Keep the pictures out of the copy and repeat the records exactly.

START GIVEN RECORDS

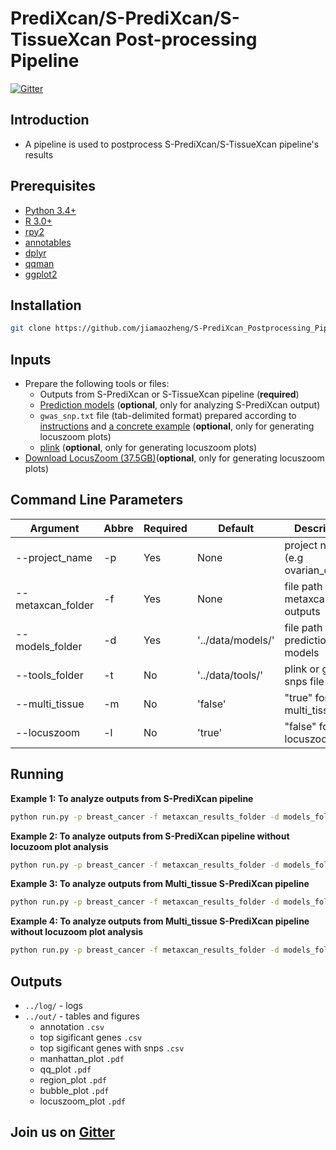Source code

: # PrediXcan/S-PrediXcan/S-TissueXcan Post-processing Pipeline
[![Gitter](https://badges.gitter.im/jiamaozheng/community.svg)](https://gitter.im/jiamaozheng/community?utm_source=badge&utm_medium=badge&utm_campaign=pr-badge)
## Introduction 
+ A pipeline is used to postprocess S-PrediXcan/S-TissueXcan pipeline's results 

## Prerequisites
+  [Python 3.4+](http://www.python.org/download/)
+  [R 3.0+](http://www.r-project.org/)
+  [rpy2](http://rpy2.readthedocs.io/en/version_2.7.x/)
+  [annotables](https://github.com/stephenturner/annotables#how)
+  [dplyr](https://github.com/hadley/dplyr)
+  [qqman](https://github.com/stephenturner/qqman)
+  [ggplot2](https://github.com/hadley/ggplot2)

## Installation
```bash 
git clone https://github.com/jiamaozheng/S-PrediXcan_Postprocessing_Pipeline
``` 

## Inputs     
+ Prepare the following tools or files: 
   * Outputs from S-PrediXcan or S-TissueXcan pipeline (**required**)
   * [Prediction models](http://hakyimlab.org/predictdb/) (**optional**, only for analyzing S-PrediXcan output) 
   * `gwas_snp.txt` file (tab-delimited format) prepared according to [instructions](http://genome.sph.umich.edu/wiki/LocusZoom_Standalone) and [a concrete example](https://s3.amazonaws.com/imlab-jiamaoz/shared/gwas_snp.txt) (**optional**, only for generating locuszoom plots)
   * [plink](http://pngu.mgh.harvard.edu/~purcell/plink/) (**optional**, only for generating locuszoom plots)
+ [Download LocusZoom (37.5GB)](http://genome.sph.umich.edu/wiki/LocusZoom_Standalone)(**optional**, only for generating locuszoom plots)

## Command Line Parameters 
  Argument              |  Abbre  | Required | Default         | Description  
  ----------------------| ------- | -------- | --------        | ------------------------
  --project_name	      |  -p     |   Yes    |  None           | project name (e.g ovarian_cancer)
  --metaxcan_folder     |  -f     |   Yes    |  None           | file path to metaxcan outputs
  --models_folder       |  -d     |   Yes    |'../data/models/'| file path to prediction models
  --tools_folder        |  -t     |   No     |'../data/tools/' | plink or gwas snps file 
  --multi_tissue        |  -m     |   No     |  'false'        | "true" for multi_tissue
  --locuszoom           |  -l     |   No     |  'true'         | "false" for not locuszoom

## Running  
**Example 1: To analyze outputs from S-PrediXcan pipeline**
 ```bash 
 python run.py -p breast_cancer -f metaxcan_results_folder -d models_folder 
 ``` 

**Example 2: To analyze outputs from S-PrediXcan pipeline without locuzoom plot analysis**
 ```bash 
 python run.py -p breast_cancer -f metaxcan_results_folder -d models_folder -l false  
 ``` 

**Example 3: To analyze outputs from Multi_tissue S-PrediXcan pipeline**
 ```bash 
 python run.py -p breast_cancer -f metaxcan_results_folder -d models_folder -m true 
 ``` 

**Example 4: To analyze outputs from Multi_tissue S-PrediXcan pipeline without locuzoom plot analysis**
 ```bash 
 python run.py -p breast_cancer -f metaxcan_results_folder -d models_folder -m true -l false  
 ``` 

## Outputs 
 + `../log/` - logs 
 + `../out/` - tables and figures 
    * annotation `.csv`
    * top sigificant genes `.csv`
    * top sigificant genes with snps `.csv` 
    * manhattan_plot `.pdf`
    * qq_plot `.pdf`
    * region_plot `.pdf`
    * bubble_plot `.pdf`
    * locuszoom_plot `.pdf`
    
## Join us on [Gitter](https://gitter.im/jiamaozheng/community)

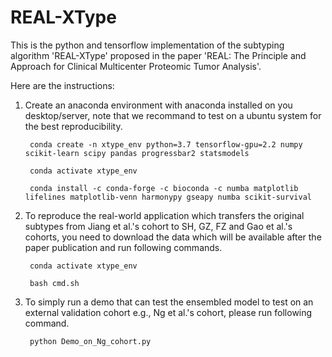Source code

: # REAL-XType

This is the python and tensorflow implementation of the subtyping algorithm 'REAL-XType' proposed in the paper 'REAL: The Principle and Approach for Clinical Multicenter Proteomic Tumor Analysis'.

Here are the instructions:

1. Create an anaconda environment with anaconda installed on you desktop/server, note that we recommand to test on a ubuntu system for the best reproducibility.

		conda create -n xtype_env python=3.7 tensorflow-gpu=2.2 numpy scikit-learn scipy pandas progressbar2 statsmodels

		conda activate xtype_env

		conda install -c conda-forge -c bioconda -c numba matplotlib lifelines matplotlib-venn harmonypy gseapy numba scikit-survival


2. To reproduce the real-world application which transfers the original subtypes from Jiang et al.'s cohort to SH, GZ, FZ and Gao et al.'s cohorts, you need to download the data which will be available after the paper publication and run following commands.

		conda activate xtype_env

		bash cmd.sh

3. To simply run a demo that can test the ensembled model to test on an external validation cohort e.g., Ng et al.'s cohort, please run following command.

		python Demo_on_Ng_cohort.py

END GIVEN RECORDS

▸ SOLUTION TO THIS EXERCISE:
Source code

: # PrediXcan/S-PrediXcan/S-TissueXcan Post-processing Pipeline
[![Gitter](https://badges.gitter.im/jiamaozheng/community.svg)](https://gitter.im/jiamaozheng/community?utm_source=badge&utm_medium=badge&utm_campaign=pr-badge)
## Introduction 
+ A pipeline is used to postprocess S-PrediXcan/S-TissueXcan pipeline's results 

## Prerequisites
+  [Python 3.4+](http://www.python.org/download/)
+  [R 3.0+](http://www.r-project.org/)
+  [rpy2](http://rpy2.readthedocs.io/en/version_2.7.x/)
+  [annotables](https://github.com/stephenturner/annotables#how)
+  [dplyr](https://github.com/hadley/dplyr)
+  [qqman](https://github.com/stephenturner/qqman)
+  [ggplot2](https://github.com/hadley/ggplot2)

## Installation
```bash 
git clone https://github.com/jiamaozheng/S-PrediXcan_Postprocessing_Pipeline
``` 

## Inputs     
+ Prepare the following tools or files: 
   * Outputs from S-PrediXcan or S-TissueXcan pipeline (**required**)
   * [Prediction models](http://hakyimlab.org/predictdb/) (**optional**, only for analyzing S-PrediXcan output) 
   * `gwas_snp.txt` file (tab-delimited format) prepared according to [instructions](http://genome.sph.umich.edu/wiki/LocusZoom_Standalone) and [a concrete example](https://s3.amazonaws.com/imlab-jiamaoz/shared/gwas_snp.txt) (**optional**, only for generating locuszoom plots)
   * [plink](http://pngu.mgh.harvard.edu/~purcell/plink/) (**optional**, only for generating locuszoom plots)
+ [Download LocusZoom (37.5GB)](http://genome.sph.umich.edu/wiki/LocusZoom_Standalone)(**optional**, only for generating locuszoom plots)

## Command Line Parameters 
  Argument              |  Abbre  | Required | Default         | Description  
  ----------------------| ------- | -------- | --------        | ------------------------
  --project_name	      |  -p     |   Yes    |  None           | project name (e.g ovarian_cancer)
  --metaxcan_folder     |  -f     |   Yes    |  None           | file path to metaxcan outputs
  --models_folder       |  -d     |   Yes    |'../data/models/'| file path to prediction models
  --tools_folder        |  -t     |   No     |'../data/tools/' | plink or gwas snps file 
  --multi_tissue        |  -m     |   No     |  'false'        | "true" for multi_tissue
  --locuszoom           |  -l     |   No     |  'true'         | "false" for not locuszoom

## Running  
**Example 1: To analyze outputs from S-PrediXcan pipeline**
 ```bash 
 python run.py -p breast_cancer -f metaxcan_results_folder -d models_folder 
 ``` 

**Example 2: To analyze outputs from S-PrediXcan pipeline without locuzoom plot analysis**
 ```bash 
 python run.py -p breast_cancer -f metaxcan_results_folder -d models_folder -l false  
 ``` 

**Example 3: To analyze outputs from Multi_tissue S-PrediXcan pipeline**
 ```bash 
 python run.py -p breast_cancer -f metaxcan_results_folder -d models_folder -m true 
 ``` 

**Example 4: To analyze outputs from Multi_tissue S-PrediXcan pipeline without locuzoom plot analysis**
 ```bash 
 python run.py -p breast_cancer -f metaxcan_results_folder -d models_folder -m true -l false  
 ``` 

## Outputs 
 + `../log/` - logs 
 + `../out/` - tables and figures 
    * annotation `.csv`
    * top sigificant genes `.csv`
    * top sigificant genes with snps `.csv` 
    * manhattan_plot `.pdf`
    * qq_plot `.pdf`
    * region_plot `.pdf`
    * bubble_plot `.pdf`
    * locuszoom_plot `.pdf`
    
## Join us on [Gitter](https://gitter.im/jiamaozheng/community)

Source code

: # REAL-XType

This is the python and tensorflow implementation of the subtyping algorithm 'REAL-XType' proposed in the paper 'REAL: The Principle and Approach for Clinical Multicenter Proteomic Tumor Analysis'.

Here are the instructions:

1. Create an anaconda environment with anaconda installed on you desktop/server, note that we recommand to test on a ubuntu system for the best reproducibility.

		conda create -n xtype_env python=3.7 tensorflow-gpu=2.2 numpy scikit-learn scipy pandas progressbar2 statsmodels

		conda activate xtype_env

		conda install -c conda-forge -c bioconda -c numba matplotlib lifelines matplotlib-venn harmonypy gseapy numba scikit-survival


2. To reproduce the real-world application which transfers the original subtypes from Jiang et al.'s cohort to SH, GZ, FZ and Gao et al.'s cohorts, you need to download the data which will be available after the paper publication and run following commands.

		conda activate xtype_env

		bash cmd.sh

3. To simply run a demo that can test the ensembled model to test on an external validation cohort e.g., Ng et al.'s cohort, please run following command.

		python Demo_on_Ng_cohort.py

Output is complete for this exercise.